> _Task_
Exact copy without images: repeat every entry as written.
######
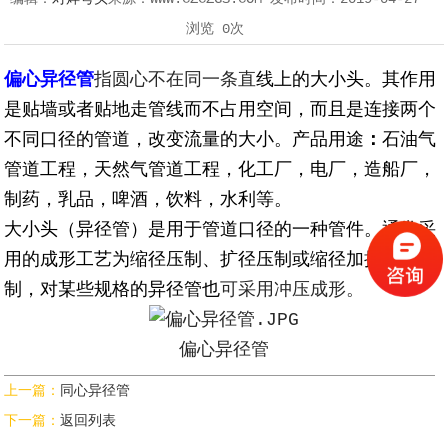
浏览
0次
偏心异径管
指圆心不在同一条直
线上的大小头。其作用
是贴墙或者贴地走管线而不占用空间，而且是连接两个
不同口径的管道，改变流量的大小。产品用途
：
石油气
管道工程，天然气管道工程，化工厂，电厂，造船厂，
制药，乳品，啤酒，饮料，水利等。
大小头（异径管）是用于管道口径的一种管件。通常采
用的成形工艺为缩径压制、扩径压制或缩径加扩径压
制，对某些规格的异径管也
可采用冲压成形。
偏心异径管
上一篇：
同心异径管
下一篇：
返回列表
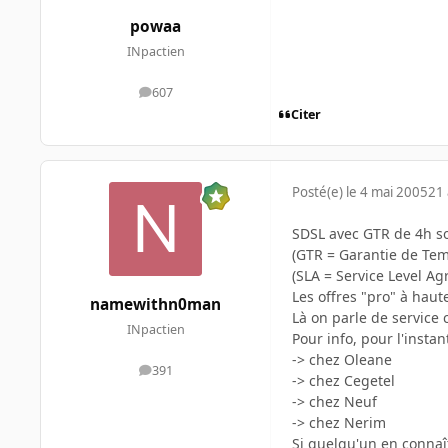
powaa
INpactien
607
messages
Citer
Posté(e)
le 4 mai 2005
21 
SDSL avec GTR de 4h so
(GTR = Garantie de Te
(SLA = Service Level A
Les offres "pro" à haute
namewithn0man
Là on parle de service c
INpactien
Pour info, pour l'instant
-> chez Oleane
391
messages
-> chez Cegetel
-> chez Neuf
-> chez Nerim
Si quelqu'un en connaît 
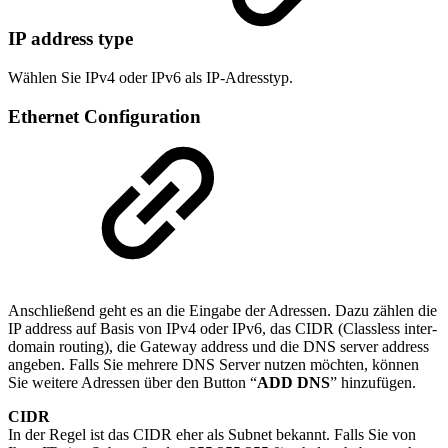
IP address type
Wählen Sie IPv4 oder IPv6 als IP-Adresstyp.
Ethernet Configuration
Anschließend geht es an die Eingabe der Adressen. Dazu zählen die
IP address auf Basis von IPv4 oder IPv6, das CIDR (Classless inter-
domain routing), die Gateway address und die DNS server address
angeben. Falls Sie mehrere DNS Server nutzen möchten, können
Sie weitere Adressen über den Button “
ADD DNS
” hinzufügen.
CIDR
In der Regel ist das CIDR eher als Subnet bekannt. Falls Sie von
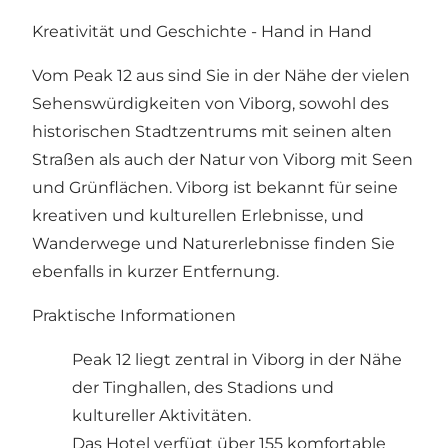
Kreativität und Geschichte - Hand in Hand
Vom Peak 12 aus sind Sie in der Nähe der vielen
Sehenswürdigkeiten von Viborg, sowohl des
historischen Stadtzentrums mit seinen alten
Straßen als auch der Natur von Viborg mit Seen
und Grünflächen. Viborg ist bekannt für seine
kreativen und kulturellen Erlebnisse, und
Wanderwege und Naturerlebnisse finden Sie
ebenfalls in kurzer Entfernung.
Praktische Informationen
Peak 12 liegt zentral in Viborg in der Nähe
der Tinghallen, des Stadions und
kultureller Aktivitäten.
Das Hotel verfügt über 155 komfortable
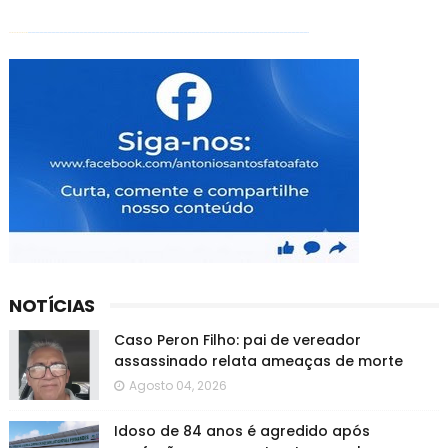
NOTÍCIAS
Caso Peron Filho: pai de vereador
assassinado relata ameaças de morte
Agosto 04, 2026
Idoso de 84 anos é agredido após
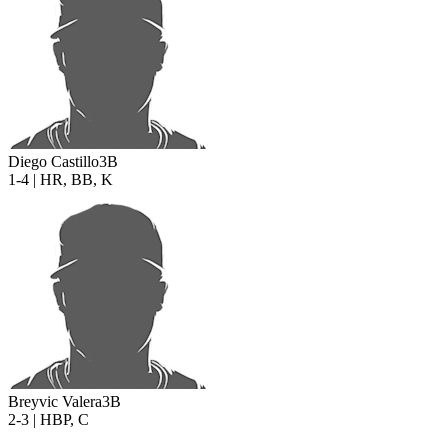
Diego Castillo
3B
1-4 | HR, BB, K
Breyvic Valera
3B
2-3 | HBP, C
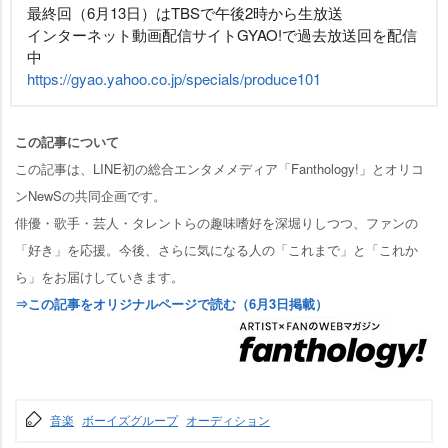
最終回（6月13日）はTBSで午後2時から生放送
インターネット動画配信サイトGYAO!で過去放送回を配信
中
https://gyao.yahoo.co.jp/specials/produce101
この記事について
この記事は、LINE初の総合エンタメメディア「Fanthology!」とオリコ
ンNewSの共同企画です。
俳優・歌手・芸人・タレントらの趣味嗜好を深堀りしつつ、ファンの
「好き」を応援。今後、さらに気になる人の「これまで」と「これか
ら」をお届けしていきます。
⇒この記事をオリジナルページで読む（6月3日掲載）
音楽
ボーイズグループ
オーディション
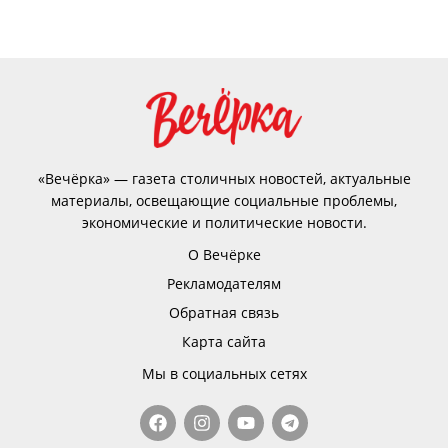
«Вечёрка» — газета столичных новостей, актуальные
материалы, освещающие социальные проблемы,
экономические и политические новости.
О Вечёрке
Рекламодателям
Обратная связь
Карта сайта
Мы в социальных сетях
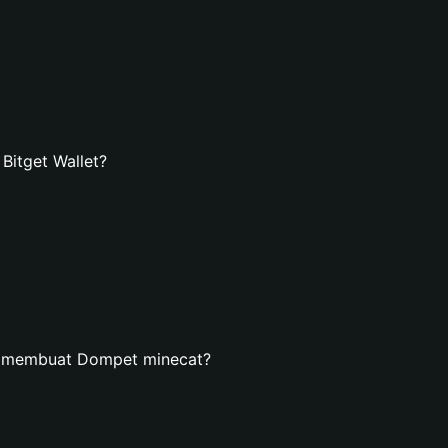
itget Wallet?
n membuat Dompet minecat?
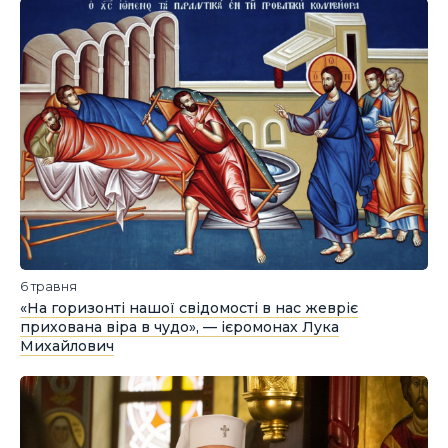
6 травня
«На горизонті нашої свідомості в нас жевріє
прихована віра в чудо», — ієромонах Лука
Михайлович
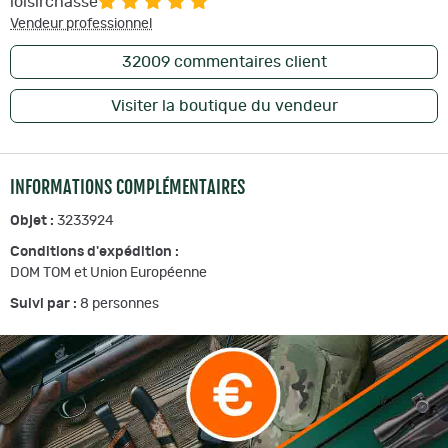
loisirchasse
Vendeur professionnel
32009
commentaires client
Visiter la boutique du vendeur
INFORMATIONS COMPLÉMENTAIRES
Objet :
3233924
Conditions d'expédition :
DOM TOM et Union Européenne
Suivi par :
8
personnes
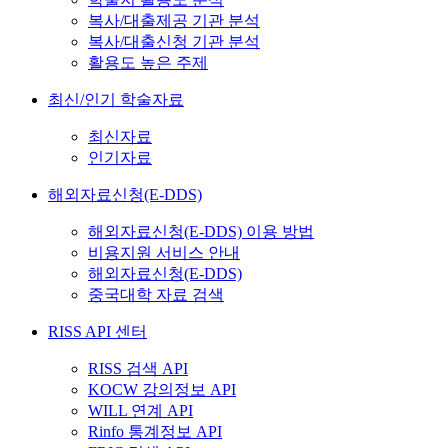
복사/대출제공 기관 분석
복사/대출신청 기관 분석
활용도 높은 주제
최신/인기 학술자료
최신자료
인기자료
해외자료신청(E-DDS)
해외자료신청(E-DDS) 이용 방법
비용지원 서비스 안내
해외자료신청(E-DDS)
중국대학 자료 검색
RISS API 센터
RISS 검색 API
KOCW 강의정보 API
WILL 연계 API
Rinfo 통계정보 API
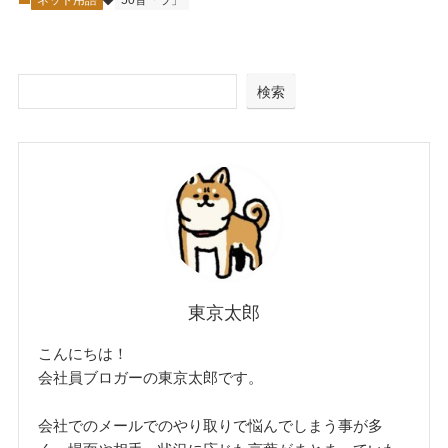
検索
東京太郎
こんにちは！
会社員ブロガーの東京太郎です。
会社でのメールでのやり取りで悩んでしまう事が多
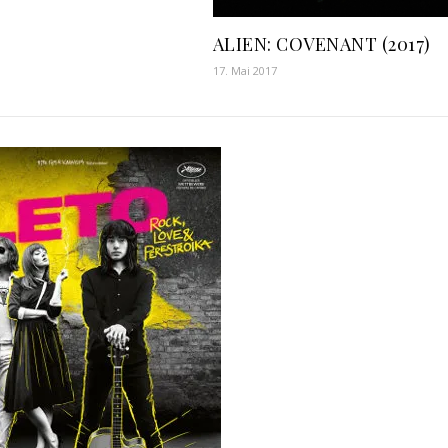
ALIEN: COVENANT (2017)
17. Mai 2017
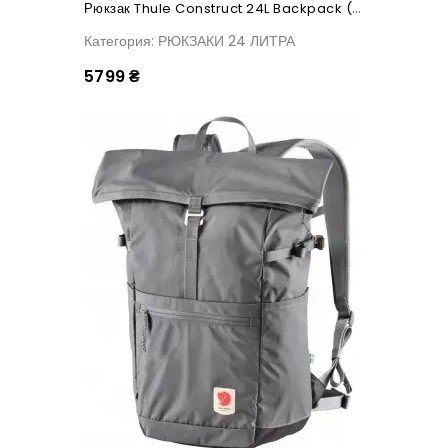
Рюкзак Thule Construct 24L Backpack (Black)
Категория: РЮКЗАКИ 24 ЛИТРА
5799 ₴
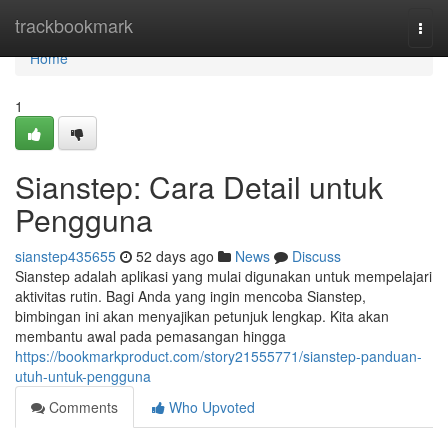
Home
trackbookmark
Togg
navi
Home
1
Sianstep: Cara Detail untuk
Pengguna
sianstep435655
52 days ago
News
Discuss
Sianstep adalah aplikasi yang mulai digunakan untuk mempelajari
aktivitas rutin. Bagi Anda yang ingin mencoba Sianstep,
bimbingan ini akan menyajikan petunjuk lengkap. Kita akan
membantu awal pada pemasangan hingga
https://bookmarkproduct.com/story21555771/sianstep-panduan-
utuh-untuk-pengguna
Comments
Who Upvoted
######
> _Solution_
浏览
0次
偏心异径管
指圆心不在同一条直
线上的大小头。其作用
是贴墙或者贴地走管线而不占用空间，而且是连接两个
不同口径的管道，改变流量的大小。产品用途
：
石油气
管道工程，天然气管道工程，化工厂，电厂，造船厂，
制药，乳品，啤酒，饮料，水利等。
大小头（异径管）是用于管道口径的一种管件。通常采
用的成形工艺为缩径压制、扩径压制或缩径加扩径压
制，对某些规格的异径管也
可采用冲压成形。
偏心异径管
上一篇：
同心异径管
下一篇：
返回列表
powaa
INpactien
607
messages
Citer
Posté(e)
le 4 mai 2005
21 
SDSL avec GTR de 4h so
(GTR = Garantie de Te
(SLA = Service Level A
Les offres "pro" à haute
namewithn0man
Là on parle de service c
INpactien
Pour info, pour l'instant
-> chez Oleane
391
messages
-> chez Cegetel
-> chez Neuf
-> chez Nerim
Si quelqu'un en connaît 
IP address type
Wählen Sie IPv4 oder IPv6 als IP-Adresstyp.
Ethernet Configuration
Anschließend geht es an die Eingabe der Adressen. Dazu zählen die
IP address auf Basis von IPv4 oder IPv6, das CIDR (Classless inter-
domain routing), die Gateway address und die DNS server address
angeben. Falls Sie mehrere DNS Server nutzen möchten, können
Sie weitere Adressen über den Button “
ADD DNS
” hinzufügen.
CIDR
In der Regel ist das CIDR eher als Subnet bekannt. Falls Sie von
Kreativität und Geschichte - Hand in Hand
Vom Peak 12 aus sind Sie in der Nähe der vielen
Sehenswürdigkeiten von Viborg, sowohl des
historischen Stadtzentrums mit seinen alten
Straßen als auch der Natur von Viborg mit Seen
und Grünflächen. Viborg ist bekannt für seine
kreativen und kulturellen Erlebnisse, und
Wanderwege und Naturerlebnisse finden Sie
ebenfalls in kurzer Entfernung.
Praktische Informationen
Peak 12 liegt zentral in Viborg in der Nähe
der Tinghallen, des Stadions und
kultureller Aktivitäten.
Das Hotel verfügt über 155 komfortable
NOTÍCIAS
Caso Peron Filho: pai de vereador
assassinado relata ameaças de morte
Agosto 04, 2026
Idoso de 84 anos é agredido após
Diego Castillo
3B
1-4 | HR, BB, K
Breyvic Valera
3B
2-3 | HBP, C
最終回（6月13日）はTBSで午後2時から生放送
インターネット動画配信サイトGYAO!で過去放送回を配信
中
https://gyao.yahoo.co.jp/specials/produce101
この記事について
この記事は、LINE初の総合エンタメメディア「Fanthology!」とオリコ
ンNewSの共同企画です。
俳優・歌手・芸人・タレントらの趣味嗜好を深堀りしつつ、ファンの
「好き」を応援。今後、さらに気になる人の「これまで」と「これか
ら」をお届けしていきます。
⇒この記事をオリジナルページで読む（6月3日掲載）
音楽
ボーイズグループ
オーディション
«Вечёрка» — газета столичных новостей, актуальные
материалы, освещающие социальные проблемы,
экономические и политические новости.
О Вечёрке
Рекламодателям
Обратная связь
Карта сайта
Мы в социальных сетях
itget Wallet?
n membuat Dompet minecat?
6 травня
«На горизонті нашої свідомості в нас жевріє
прихована віра в чудо», — ієромонах Лука
Михайлович
loisirchasse
Vendeur professionnel
32009
commentaires client
Visiter la boutique du vendeur
INFORMATIONS COMPLÉMENTAIRES
Objet :
3233924
Conditions d'expédition :
DOM TOM et Union Européenne
Suivi par :
8
personnes
복사/대출제공 기관 분석
복사/대출신청 기관 분석
활용도 높은 주제
최신/인기 학술자료
최신자료
인기자료
해외자료신청(E-DDS)
해외자료신청(E-DDS) 이용 방법
비용지원 서비스 안내
해외자료신청(E-DDS)
중국대학 자료 검색
RISS API 센터
RISS 검색 API
KOCW 강의정보 API
WILL 연계 API
Rinfo 통계정보 API
検索
東京太郎
こんにちは！
会社員ブロガーの東京太郎です。
会社でのメールでのやり取りで悩んでしまう事が多
ALIEN: COVENANT (2017)
17. Mai 2017
Рюкзак Thule Construct 24L Backpack (Black)
Категория: РЮКЗАКИ 24 ЛИТРА
5799 ₴
Home
trackbookmark
Togg
navi
Home
1
Sianstep: Cara Detail untuk
Pengguna
sianstep435655
52 days ago
News
Discuss
Sianstep adalah aplikasi yang mulai digunakan untuk mempelajari
aktivitas rutin. Bagi Anda yang ingin mencoba Sianstep,
bimbingan ini akan menyajikan petunjuk lengkap. Kita akan
membantu awal pada pemasangan hingga
https://bookmarkproduct.com/story21555771/sianstep-panduan-
utuh-untuk-pengguna
Comments
Who Upvoted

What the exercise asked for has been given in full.